The number of American students studying in Kuwait recently plunged 50 percent in one academic year -- well, that is, it fell from two to one.
In developing a new study abroad arm, America-Mideast Educational and Training Services, Inc. is counting on that number going up, as well as the number of Americans deciding to study in Egypt, Jordan, Morocco, and Tunisia. Despite that shocking decline in Kuwait, the number of students studying in the Middle East and North Africa has been rapidly increasing, climbing in the Middle East, for instance, 30.8 percent in one year, from 1,977 in 2004-5 to 2,585 in 2005-6, according to data from the Institute of International Education.
Meanwhile, the study of Arabic at U.S. colleges increased 126.5 percent from 2002-6, according to the Modern Language Association.

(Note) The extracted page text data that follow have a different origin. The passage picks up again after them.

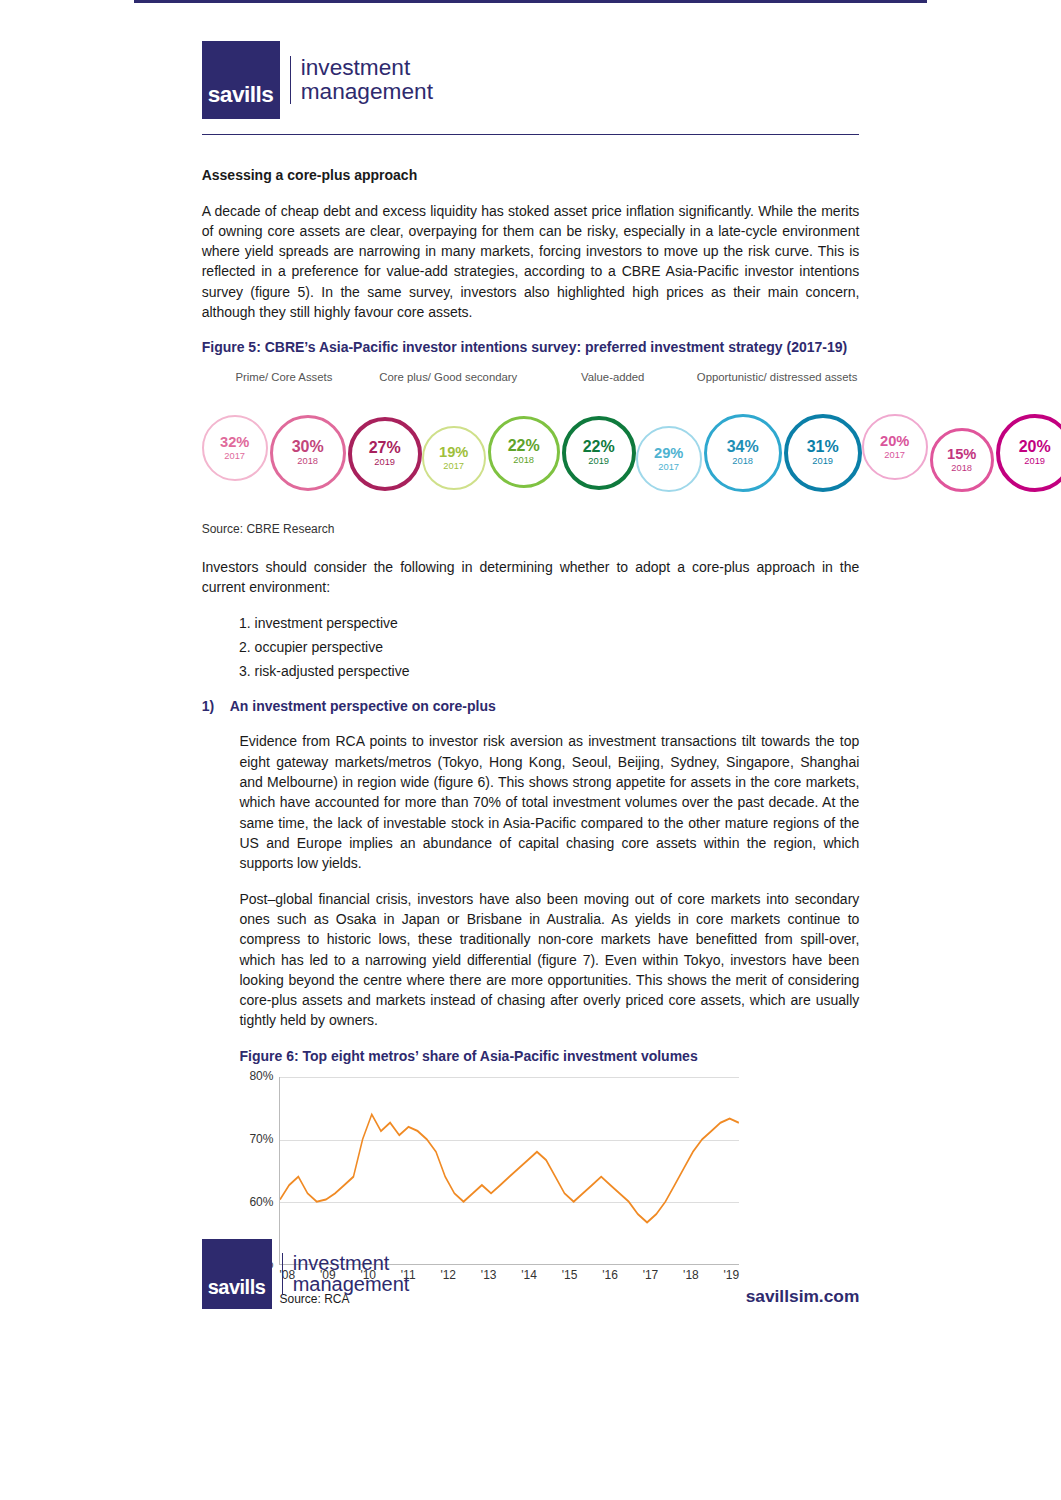investment management
Assessing a core-plus approach
A decade of cheap debt and excess liquidity has stoked asset price inflation significantly. While the merits of owning core assets are clear, overpaying for them can be risky, especially in a late-cycle environment where yield spreads are narrowing in many markets, forcing investors to move up the risk curve. This is reflected in a preference for value-add strategies, according to a CBRE Asia-Pacific investor intentions survey (figure 5). In the same survey, investors also highlighted high prices as their main concern, although they still highly favour core assets.
Figure 5: CBRE’s Asia-Pacific investor intentions survey: preferred investment strategy (2017-19)
Prime/ Core Assets
Core plus/ Good secondary
Value-added
Opportunistic/ distressed assets
32%2017
30%2018
27%2019
19%2017
22%2018
22%2019
29%2017
34%2018
31%2019
20%2017
15%2018
20%2019
Source: CBRE Research
Investors should consider the following in determining whether to adopt a core-plus approach in the current environment:
investment perspective
occupier perspective
risk-adjusted perspective
1) An investment perspective on core-plus
Evidence from RCA points to investor risk aversion as investment transactions tilt towards the top eight gateway markets/metros (Tokyo, Hong Kong, Seoul, Beijing, Sydney, Singapore, Shanghai and Melbourne) in region wide (figure 6). This shows strong appetite for assets in the core markets, which have accounted for more than 70% of total investment volumes over the past decade. At the same time, the lack of investable stock in Asia-Pacific compared to the other mature regions of the US and Europe implies an abundance of capital chasing core assets within the region, which supports low yields.
Post–global financial crisis, investors have also been moving out of core markets into secondary ones such as Osaka in Japan or Brisbane in Australia. As yields in core markets continue to compress to historic lows, these traditionally non-core markets have benefitted from spill-over, which has led to a narrowing yield differential (figure 7). Even within Tokyo, investors have been looking beyond the centre where there are more opportunities. This shows the merit of considering core-plus assets and markets instead of chasing after overly priced core assets, which are usually tightly held by owners.
Figure 6: Top eight metros’ share of Asia-Pacific investment volumes
80% 70% 60% 50%
'08'09'10'11'12'13'14'15'16'17'18'19
Source: RCA
investment management
savillsim.com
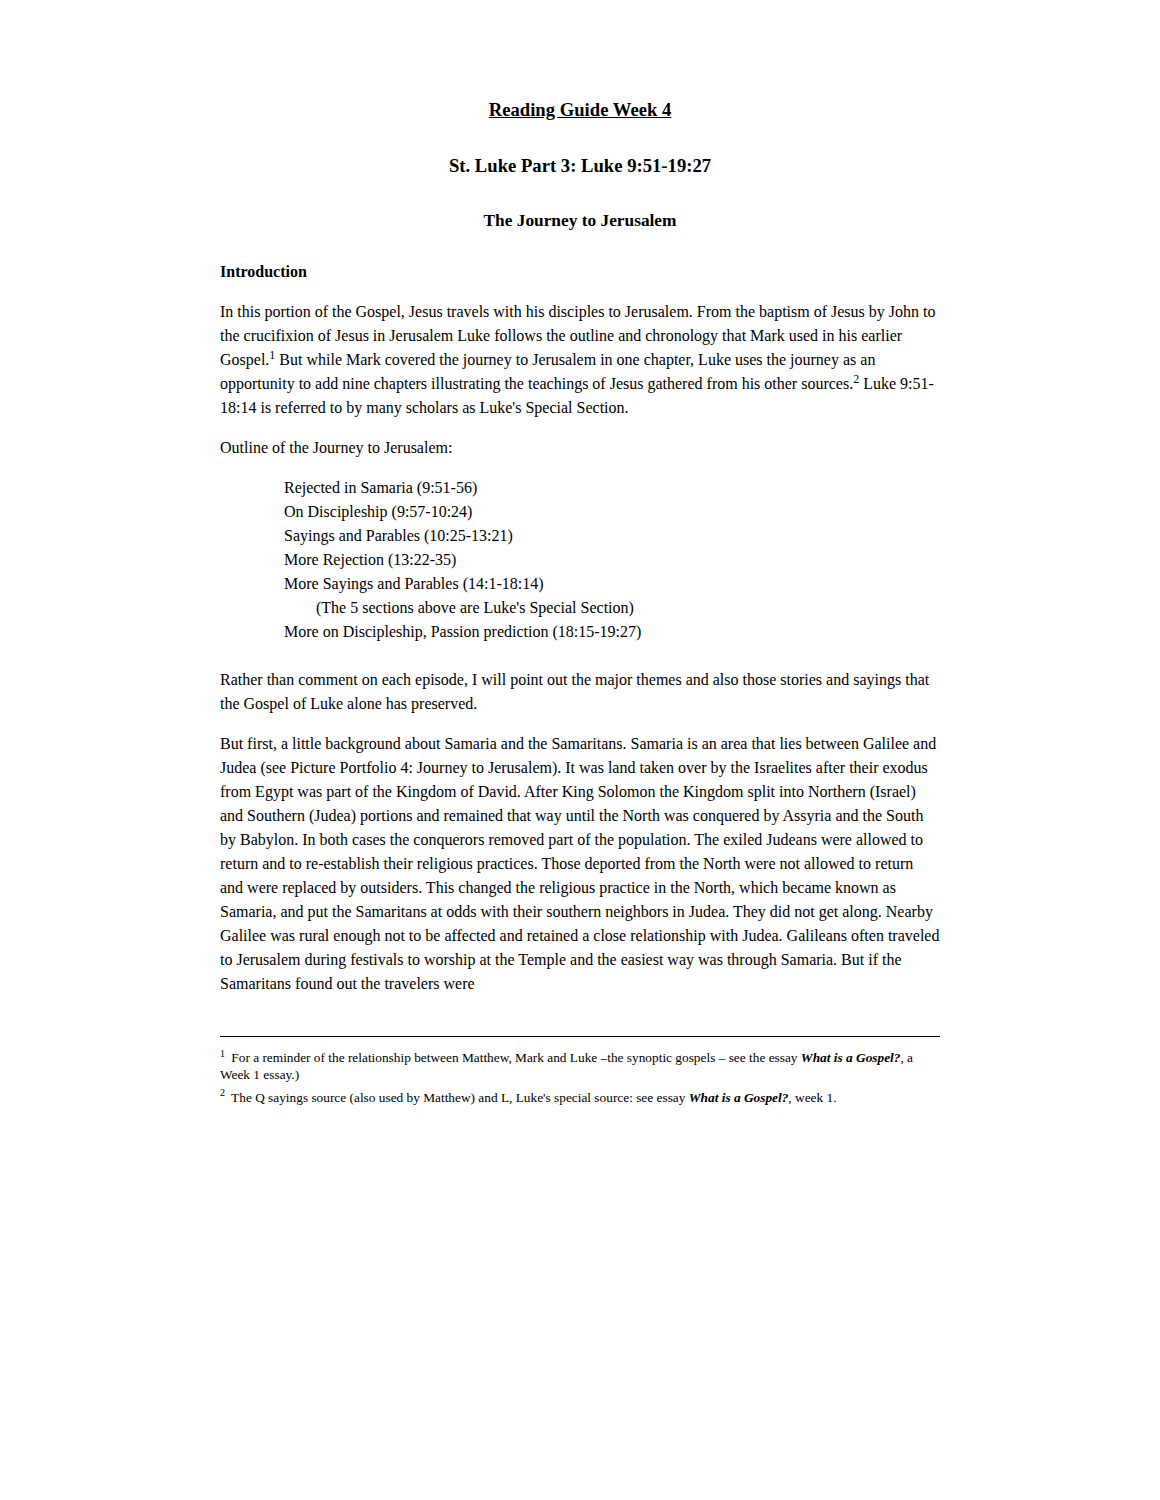Reading Guide Week 4
St. Luke Part 3: Luke 9:51-19:27
The Journey to Jerusalem
Introduction
In this portion of the Gospel, Jesus travels with his disciples to Jerusalem. From the baptism of Jesus by John to the crucifixion of Jesus in Jerusalem Luke follows the outline and chronology that Mark used in his earlier Gospel.1 But while Mark covered the journey to Jerusalem in one chapter, Luke uses the journey as an opportunity to add nine chapters illustrating the teachings of Jesus gathered from his other sources.2 Luke 9:51-18:14 is referred to by many scholars as Luke's Special Section.
Outline of the Journey to Jerusalem:
Rejected in Samaria (9:51-56)
On Discipleship (9:57-10:24)
Sayings and Parables (10:25-13:21)
More Rejection (13:22-35)
More Sayings and Parables (14:1-18:14)
(The 5 sections above are Luke's Special Section)
More on Discipleship, Passion prediction (18:15-19:27)
Rather than comment on each episode, I will point out the major themes and also those stories and sayings that the Gospel of Luke alone has preserved.
But first, a little background about Samaria and the Samaritans. Samaria is an area that lies between Galilee and Judea (see Picture Portfolio 4: Journey to Jerusalem). It was land taken over by the Israelites after their exodus from Egypt was part of the Kingdom of David. After King Solomon the Kingdom split into Northern (Israel) and Southern (Judea) portions and remained that way until the North was conquered by Assyria and the South by Babylon. In both cases the conquerors removed part of the population. The exiled Judeans were allowed to return and to re-establish their religious practices. Those deported from the North were not allowed to return and were replaced by outsiders. This changed the religious practice in the North, which became known as Samaria, and put the Samaritans at odds with their southern neighbors in Judea. They did not get along. Nearby Galilee was rural enough not to be affected and retained a close relationship with Judea. Galileans often traveled to Jerusalem during festivals to worship at the Temple and the easiest way was through Samaria. But if the Samaritans found out the travelers were
1 For a reminder of the relationship between Matthew, Mark and Luke –the synoptic gospels – see the essay What is a Gospel?, a Week 1 essay.)
2 The Q sayings source (also used by Matthew) and L, Luke's special source: see essay What is a Gospel?, week 1.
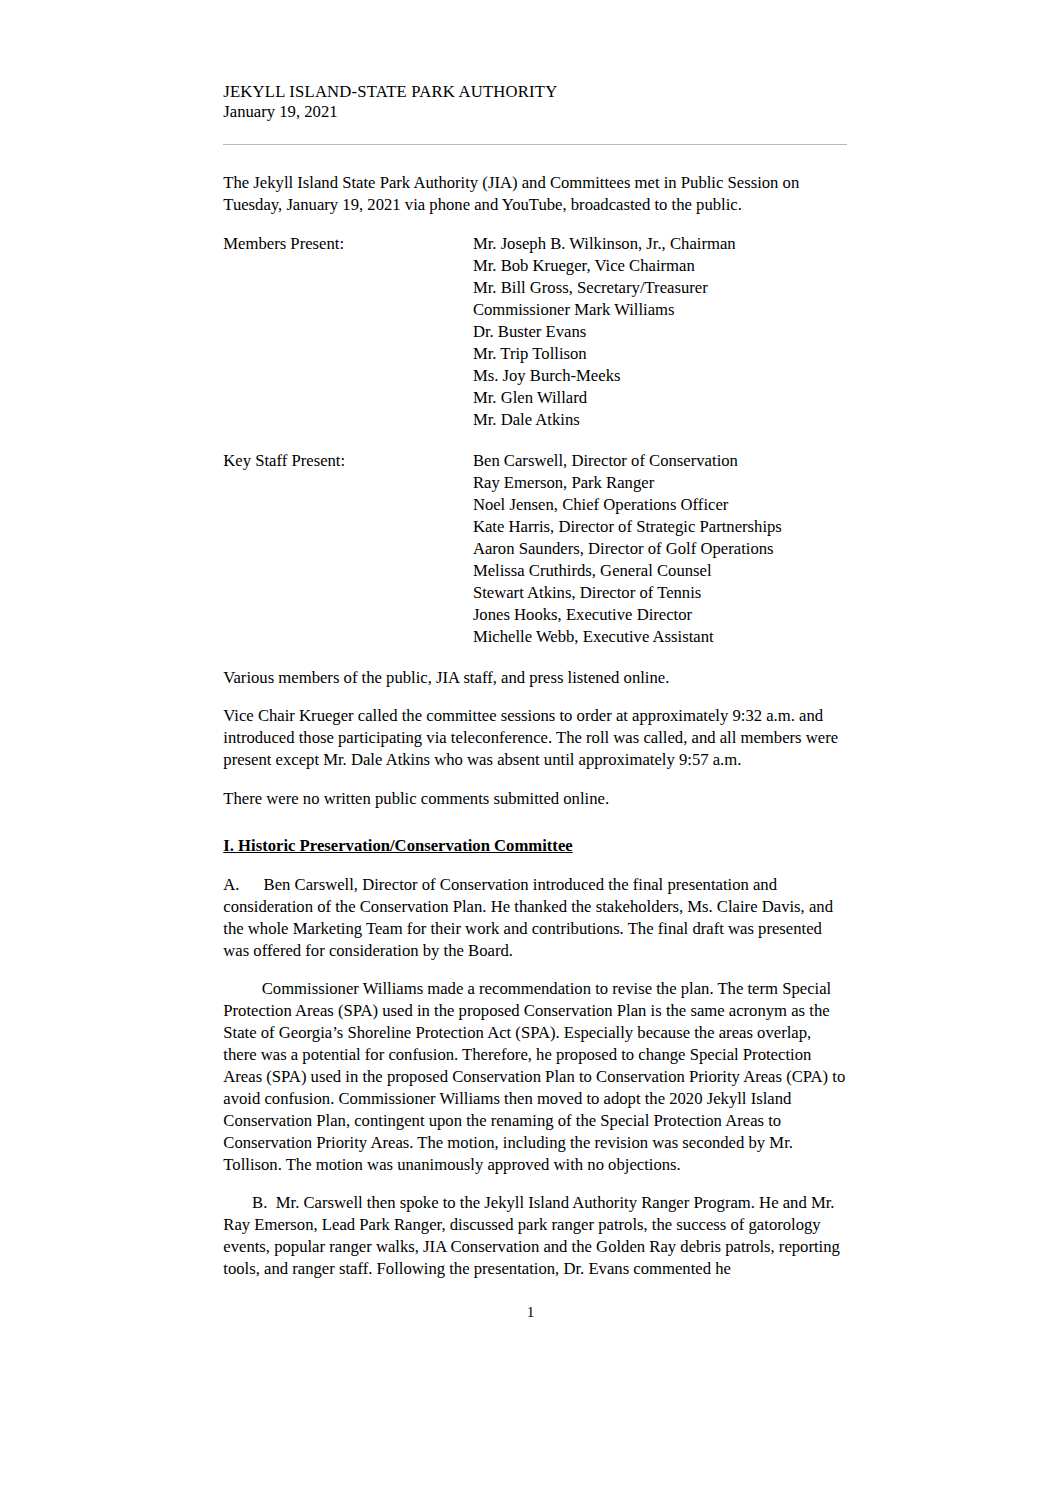JEKYLL ISLAND-STATE PARK AUTHORITY
January 19, 2021
The Jekyll Island State Park Authority (JIA) and Committees met in Public Session on Tuesday, January 19, 2021 via phone and YouTube, broadcasted to the public.
| Members Present: | Mr. Joseph B. Wilkinson, Jr., Chairman Mr. Bob Krueger, Vice Chairman Mr. Bill Gross, Secretary/Treasurer Commissioner Mark Williams Dr. Buster Evans Mr. Trip Tollison Ms. Joy Burch-Meeks Mr. Glen Willard Mr. Dale Atkins |
| Key Staff Present: | Ben Carswell, Director of Conservation Ray Emerson, Park Ranger Noel Jensen, Chief Operations Officer Kate Harris, Director of Strategic Partnerships Aaron Saunders, Director of Golf Operations Melissa Cruthirds, General Counsel Stewart Atkins, Director of Tennis Jones Hooks, Executive Director Michelle Webb, Executive Assistant |
Various members of the public, JIA staff, and press listened online.
Vice Chair Krueger called the committee sessions to order at approximately 9:32 a.m. and introduced those participating via teleconference. The roll was called, and all members were present except Mr. Dale Atkins who was absent until approximately 9:57 a.m.
There were no written public comments submitted online.
I. Historic Preservation/Conservation Committee
A. Ben Carswell, Director of Conservation introduced the final presentation and consideration of the Conservation Plan. He thanked the stakeholders, Ms. Claire Davis, and the whole Marketing Team for their work and contributions. The final draft was presented was offered for consideration by the Board.
Commissioner Williams made a recommendation to revise the plan. The term Special Protection Areas (SPA) used in the proposed Conservation Plan is the same acronym as the State of Georgia’s Shoreline Protection Act (SPA). Especially because the areas overlap, there was a potential for confusion. Therefore, he proposed to change Special Protection Areas (SPA) used in the proposed Conservation Plan to Conservation Priority Areas (CPA) to avoid confusion. Commissioner Williams then moved to adopt the 2020 Jekyll Island Conservation Plan, contingent upon the renaming of the Special Protection Areas to Conservation Priority Areas. The motion, including the revision was seconded by Mr. Tollison. The motion was unanimously approved with no objections.
B. Mr. Carswell then spoke to the Jekyll Island Authority Ranger Program. He and Mr. Ray Emerson, Lead Park Ranger, discussed park ranger patrols, the success of gatorology events, popular ranger walks, JIA Conservation and the Golden Ray debris patrols, reporting tools, and ranger staff. Following the presentation, Dr. Evans commented he
1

Yet, while interest is growing, capacity has not kept pace, making AMIDEAST's expansion significant in that the organization hopes to create an extra 500 to 700 study abroad slots within five years, according to its study abroad director.
“There’s this huge increase in interest,” said Jerome Bookin-Weiner, director of study abroad and outreach for AMIDEAST, a nonprofit founded in 1951 headquartered in Washington and with field offices throughout the Middle East and North Africa. The organization managed its first AMIDEAST-branded study abroad program in Morocco last fall, and is developing semester- and academic-year programs starting in 2009 for Egypt, Jordan and Kuwait, in addition to summer options -- an intensive Arabic program in Morocco and a “learn and serve” program in Tunisia.
"One of the big issues for the education abroad field in general is capacity. Capacity to meet the demand of the increasing numbers of students who want to study abroad everywhere -- this is a particular problem in the North African and Arab countries,” Bookin-Weiner said.
Given AMIDEAST's long-term involvement in the region, "There was a role for AMIDEAST to play in helping to meet this demand," Bookin-Weiner continued. "There are particular needs for programs in the region that in a sense can only be met by organizations that have a presence, know their way around."
AMIDEAST has not yet announced the university of record that will award academic credit for its study abroad programs. It has developed a consortium of 17 American universities that will provide academic oversight through annual site visits, with each member institution to be represented by an education abroad professional and two faculty members, one who teaches Arabic and one who teaches Middle East and North African Studies. AMIDEAST has also assembled an all-star group of faculty for an Arabic Language Advisory Board: Seven of the members have served as president of the American Association of Teachers of Arabic.
“I think it’s great that [AMIDEAST is] moving into the region. My overall view is that the internationalization of higher education in the United States is wonderful, but we have to get more students to places where they aren’t going,” said Adam Weinberg, executive vice president of World Learning and provost for the School for International Training, which runs study abroad programs throughout the world, including in Jordan, Morocco, Oman and Tunisia.
“It’s absolutely true that there’s increased demand for programs in the Middle East, but it’s also absolutely true that the percentage of students looking to go abroad to the Middle East of the overall population is very small,” said Weinberg. IIE reported in November that 58.3 percent of Americans studying abroad in 2005-6 went to Europe; just 1.2 percent went to the Middle East.
"What we’re worried about is getting more students in the Middle East. I’m not really worried about other providers being there [in terms of competition]. For me that’s a sign that the general field is moving in that direction and that’s great," Weinberg said.
"For sure, more opportunities to study in the Middle East and North Africa are needed," said Peggy Blumenthal, IIE's executive vice president. “This is an area where host country capacity is going to be the real choke point.”
On the flip side, university capacity within the United States is also an issue, Blumenthal continued. While a huge number of universities have added Arabic programs in recent years, many rely only on a single adjunct instructor and don't offer advanced-level courses suitable for students returning from overseas.
“The first choke point is the capacity abroad. The next choke point may be how we sustain those students' interest when they get back to the home campus.”